Les services de l’asile sont débordés

Parmi les autres mesures annoncées lundi par le gouvernement figurent le renforcement des patrouilles en mer Egée, la poursuite des transferts de migrants des îles vers le continent, la construction de centres fermés pour les illégaux ou ceux dont l’asile a été refusé, ou encore la refonte du système de l’asile.

Le pacte entre Bruxelles et Ankara, entré en vigueur le 20 mars 2016, prévoit le renvoi en Turquie des migrants illégaux arrivant sur les îles grecques proches de la Turquie (généralement Lesbos, Chios, Kos, Leros et Samos) et des réfugiés syriens pour lesquels la Turquie est considérée comme « un pays sûr ». Il a fait drastiquement baisser le nombre d’arrivées, après la vague qui avait vu passer un million de personnes, en majorité des Syriens, par la Grèce vers le reste de l’UE en 2015 et début 2016.

Cependant, la plupart des personnes arrivées sur les îles grecques depuis mars 2016 ont demandé l’asile en Grèce pour échapper au renvoi.
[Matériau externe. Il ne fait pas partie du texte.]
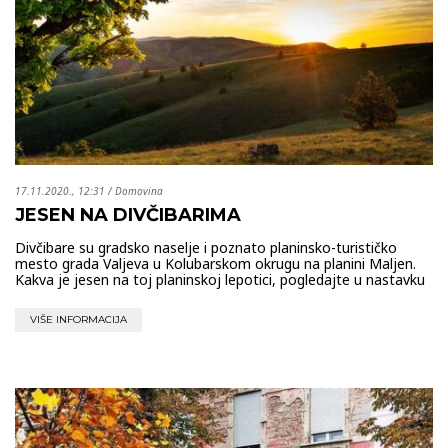
17.11.2020., 12:31
/
Domovina
JESEN NA DIVČIBARIMA
Divčibare su gradsko naselje i poznato planinsko-turističko
mesto grada Valjeva u Kolubarskom okrugu na planini Maljen.
Kakva je jesen na toj planinskoj lepotici, pogledajte u nastavku
VIŠE INFORMACIJA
Les services de l’asile sont débordés et les autorités grecques avaient jusqu’à présent laissé les personnes sur les îles, à l’exception des plus vulnérables, en attendant la réponse définitive à leur demande d’asile. Le gouvernement de gauche d’Alexis Tsipras estimait que les termes du pacte ne permettaient pas de renvoyer en Turquie une personne déboutée de l’asile si elle ne se trouvait pas physiquement sur l’île où elle est arrivée.